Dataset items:
━━━━
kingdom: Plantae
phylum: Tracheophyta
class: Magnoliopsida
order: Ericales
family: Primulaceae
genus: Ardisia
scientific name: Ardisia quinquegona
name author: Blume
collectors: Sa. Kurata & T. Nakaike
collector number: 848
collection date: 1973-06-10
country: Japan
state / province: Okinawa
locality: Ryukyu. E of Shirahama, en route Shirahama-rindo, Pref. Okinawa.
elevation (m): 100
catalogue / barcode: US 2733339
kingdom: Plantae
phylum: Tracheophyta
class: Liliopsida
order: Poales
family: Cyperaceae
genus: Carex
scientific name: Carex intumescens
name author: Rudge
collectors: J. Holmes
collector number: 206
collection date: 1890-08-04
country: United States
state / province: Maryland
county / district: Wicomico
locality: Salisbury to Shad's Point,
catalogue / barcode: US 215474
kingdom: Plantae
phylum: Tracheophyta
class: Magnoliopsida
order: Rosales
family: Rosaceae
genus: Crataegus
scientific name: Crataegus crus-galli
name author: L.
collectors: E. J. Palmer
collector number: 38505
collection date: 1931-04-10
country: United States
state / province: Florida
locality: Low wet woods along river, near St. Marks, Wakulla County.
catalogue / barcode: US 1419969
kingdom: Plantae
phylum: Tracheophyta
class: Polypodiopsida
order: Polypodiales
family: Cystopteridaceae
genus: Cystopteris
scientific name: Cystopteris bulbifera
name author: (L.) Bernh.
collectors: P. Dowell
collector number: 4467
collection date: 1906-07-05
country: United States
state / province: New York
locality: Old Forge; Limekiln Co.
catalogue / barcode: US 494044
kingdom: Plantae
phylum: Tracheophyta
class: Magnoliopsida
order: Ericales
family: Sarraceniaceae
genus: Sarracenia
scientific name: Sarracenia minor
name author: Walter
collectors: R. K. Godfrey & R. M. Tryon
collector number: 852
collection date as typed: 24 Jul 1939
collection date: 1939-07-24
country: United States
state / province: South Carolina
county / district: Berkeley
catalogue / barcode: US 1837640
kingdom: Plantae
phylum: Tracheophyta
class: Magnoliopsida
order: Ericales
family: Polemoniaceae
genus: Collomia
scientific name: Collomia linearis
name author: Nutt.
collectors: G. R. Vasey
━━━━
▸ Written exercise: Copy out the data above, line for line and without any change.

▸ Written solution:
kingdom: Plantae
phylum: Tracheophyta
class: Magnoliopsida
order: Ericales
family: Primulaceae
genus: Ardisia
scientific name: Ardisia quinquegona
name author: Blume
collectors: Sa. Kurata & T. Nakaike
collector number: 848
collection date: 1973-06-10
country: Japan
state / province: Okinawa
locality: Ryukyu. E of Shirahama, en route Shirahama-rindo, Pref. Okinawa.
elevation (m): 100
catalogue / barcode: US 2733339
kingdom: Plantae
phylum: Tracheophyta
class: Liliopsida
order: Poales
family: Cyperaceae
genus: Carex
scientific name: Carex intumescens
name author: Rudge
collectors: J. Holmes
collector number: 206
collection date: 1890-08-04
country: United States
state / province: Maryland
county / district: Wicomico
locality: Salisbury to Shad's Point,
catalogue / barcode: US 215474
kingdom: Plantae
phylum: Tracheophyta
class: Magnoliopsida
order: Rosales
family: Rosaceae
genus: Crataegus
scientific name: Crataegus crus-galli
name author: L.
collectors: E. J. Palmer
collector number: 38505
collection date: 1931-04-10
country: United States
state / province: Florida
locality: Low wet woods along river, near St. Marks, Wakulla County.
catalogue / barcode: US 1419969
kingdom: Plantae
phylum: Tracheophyta
class: Polypodiopsida
order: Polypodiales
family: Cystopteridaceae
genus: Cystopteris
scientific name: Cystopteris bulbifera
name author: (L.) Bernh.
collectors: P. Dowell
collector number: 4467
collection date: 1906-07-05
country: United States
state / province: New York
locality: Old Forge; Limekiln Co.
catalogue / barcode: US 494044
kingdom: Plantae
phylum: Tracheophyta
class: Magnoliopsida
order: Ericales
family: Sarraceniaceae
genus: Sarracenia
scientific name: Sarracenia minor
name author: Walter
collectors: R. K. Godfrey & R. M. Tryon
collector number: 852
collection date as typed: 24 Jul 1939
collection date: 1939-07-24
country: United States
state / province: South Carolina
county / district: Berkeley
catalogue / barcode: US 1837640
kingdom: Plantae
phylum: Tracheophyta
class: Magnoliopsida
order: Ericales
family: Polemoniaceae
genus: Collomia
scientific name: Collomia linearis
name author: Nutt.
collectors: G. R. Vasey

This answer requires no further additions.